> **What is being asked**
Filter the entries for the word "checked". Copy each line that has it.

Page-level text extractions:
════
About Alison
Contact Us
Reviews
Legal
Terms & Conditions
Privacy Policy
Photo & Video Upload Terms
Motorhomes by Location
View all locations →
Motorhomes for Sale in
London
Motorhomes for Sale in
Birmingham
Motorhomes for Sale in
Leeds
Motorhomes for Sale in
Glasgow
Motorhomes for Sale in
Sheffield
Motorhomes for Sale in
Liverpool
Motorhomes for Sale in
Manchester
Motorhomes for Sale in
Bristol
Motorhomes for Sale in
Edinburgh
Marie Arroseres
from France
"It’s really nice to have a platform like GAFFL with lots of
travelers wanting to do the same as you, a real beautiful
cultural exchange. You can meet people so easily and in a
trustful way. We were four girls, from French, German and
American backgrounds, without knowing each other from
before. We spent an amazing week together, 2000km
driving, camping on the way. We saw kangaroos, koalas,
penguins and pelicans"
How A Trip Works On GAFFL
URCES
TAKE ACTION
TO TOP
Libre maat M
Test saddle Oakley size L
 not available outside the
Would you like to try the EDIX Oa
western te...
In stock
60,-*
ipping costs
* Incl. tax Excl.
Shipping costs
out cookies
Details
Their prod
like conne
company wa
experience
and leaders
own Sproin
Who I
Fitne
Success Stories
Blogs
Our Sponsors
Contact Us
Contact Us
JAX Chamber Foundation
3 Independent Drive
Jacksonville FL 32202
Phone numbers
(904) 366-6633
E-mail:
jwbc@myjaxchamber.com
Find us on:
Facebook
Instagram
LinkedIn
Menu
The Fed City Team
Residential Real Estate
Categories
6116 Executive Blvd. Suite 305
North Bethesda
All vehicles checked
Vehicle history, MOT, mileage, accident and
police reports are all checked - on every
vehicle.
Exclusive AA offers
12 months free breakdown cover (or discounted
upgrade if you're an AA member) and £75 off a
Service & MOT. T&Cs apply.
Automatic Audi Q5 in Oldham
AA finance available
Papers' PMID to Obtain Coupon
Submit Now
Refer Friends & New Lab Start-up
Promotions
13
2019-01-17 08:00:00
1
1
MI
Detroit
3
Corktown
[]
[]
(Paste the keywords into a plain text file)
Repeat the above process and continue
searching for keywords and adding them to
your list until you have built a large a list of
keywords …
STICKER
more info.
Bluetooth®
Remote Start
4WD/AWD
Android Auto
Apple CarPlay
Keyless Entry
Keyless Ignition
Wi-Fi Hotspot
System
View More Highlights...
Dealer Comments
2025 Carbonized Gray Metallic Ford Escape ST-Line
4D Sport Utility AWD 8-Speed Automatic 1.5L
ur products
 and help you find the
════
> **Exercise solution**
All vehicles checked
police reports are all checked - on every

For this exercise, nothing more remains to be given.